Voice and Fluency Changes as a Function of Speech Task and Deep Brain Stimulation

Van Lancker Sidtis, Diana; Rogers, Tiffany; Godier, Violette; Tagliati, Michele; Sidtis, John J.
October 2010
Journal of Speech, Language & Hearing Research;Oct2010, Vol. 53 Issue 5, p1167
Academic Journal
Purpose: Speaking, which naturally occurs in different modes or "tasks" such as conversation and repetition, relies on intact basal ganglia nuclei. Recent studies suggest that voice and fluency parameters are differentially affected by speech task.

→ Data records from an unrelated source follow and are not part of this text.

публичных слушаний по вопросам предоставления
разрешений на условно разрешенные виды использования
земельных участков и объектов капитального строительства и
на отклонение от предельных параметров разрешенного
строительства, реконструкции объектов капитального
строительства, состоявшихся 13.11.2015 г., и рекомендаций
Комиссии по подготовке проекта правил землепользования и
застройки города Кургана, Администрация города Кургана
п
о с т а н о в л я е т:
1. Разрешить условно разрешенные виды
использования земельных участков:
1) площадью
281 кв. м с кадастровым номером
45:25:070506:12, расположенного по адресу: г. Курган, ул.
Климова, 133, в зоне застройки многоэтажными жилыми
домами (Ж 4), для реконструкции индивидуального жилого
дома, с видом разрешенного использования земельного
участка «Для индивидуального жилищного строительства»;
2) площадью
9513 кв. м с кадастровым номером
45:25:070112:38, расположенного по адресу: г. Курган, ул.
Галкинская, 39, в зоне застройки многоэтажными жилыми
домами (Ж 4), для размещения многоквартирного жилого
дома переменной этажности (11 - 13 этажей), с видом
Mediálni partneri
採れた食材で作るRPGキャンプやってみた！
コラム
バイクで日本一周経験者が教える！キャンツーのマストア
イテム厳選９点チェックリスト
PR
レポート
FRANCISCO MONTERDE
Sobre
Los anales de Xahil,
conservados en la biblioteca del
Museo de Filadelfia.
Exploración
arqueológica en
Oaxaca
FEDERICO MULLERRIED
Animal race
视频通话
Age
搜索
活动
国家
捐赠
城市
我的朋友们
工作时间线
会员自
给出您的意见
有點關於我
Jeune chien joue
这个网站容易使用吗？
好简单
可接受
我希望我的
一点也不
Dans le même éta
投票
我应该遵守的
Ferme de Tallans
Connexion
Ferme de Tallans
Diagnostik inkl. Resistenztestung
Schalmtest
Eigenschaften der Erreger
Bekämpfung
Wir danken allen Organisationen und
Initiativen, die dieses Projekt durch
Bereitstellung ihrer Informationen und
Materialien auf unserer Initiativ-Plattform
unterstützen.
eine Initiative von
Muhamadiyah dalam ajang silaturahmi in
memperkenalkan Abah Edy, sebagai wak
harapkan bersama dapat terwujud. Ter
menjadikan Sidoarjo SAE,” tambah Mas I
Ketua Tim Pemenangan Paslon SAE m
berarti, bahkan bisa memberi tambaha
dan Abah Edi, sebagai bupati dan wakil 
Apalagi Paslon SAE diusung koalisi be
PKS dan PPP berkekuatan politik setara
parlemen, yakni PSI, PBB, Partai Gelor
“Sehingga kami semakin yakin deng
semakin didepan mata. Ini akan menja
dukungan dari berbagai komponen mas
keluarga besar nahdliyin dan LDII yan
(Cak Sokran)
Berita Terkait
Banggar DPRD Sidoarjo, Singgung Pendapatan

In this study, the authors examine the effects of subcortical functionality on voice and fluency, comparing measures obtained from spontaneous and matched repeated speech samples. Method: Subjects with Parkinson's disease who were being treated with bilateral deep brain stimulation (DBS) of the subthalamic nuclei were tested with stimulators ON and OFF. Results: The study found that a voice measure, harmonic to noise ratio, is improved in repetition and in the DBS-ON condition and that dysfluencies are more plentiful in conversation with little or variable influence of DBS condition. Conclusions: These findings suggest that voice and fluency are differentially affected by DBS treatment and that task conditions, interacting with subcortical functionality, influence motor speech performance.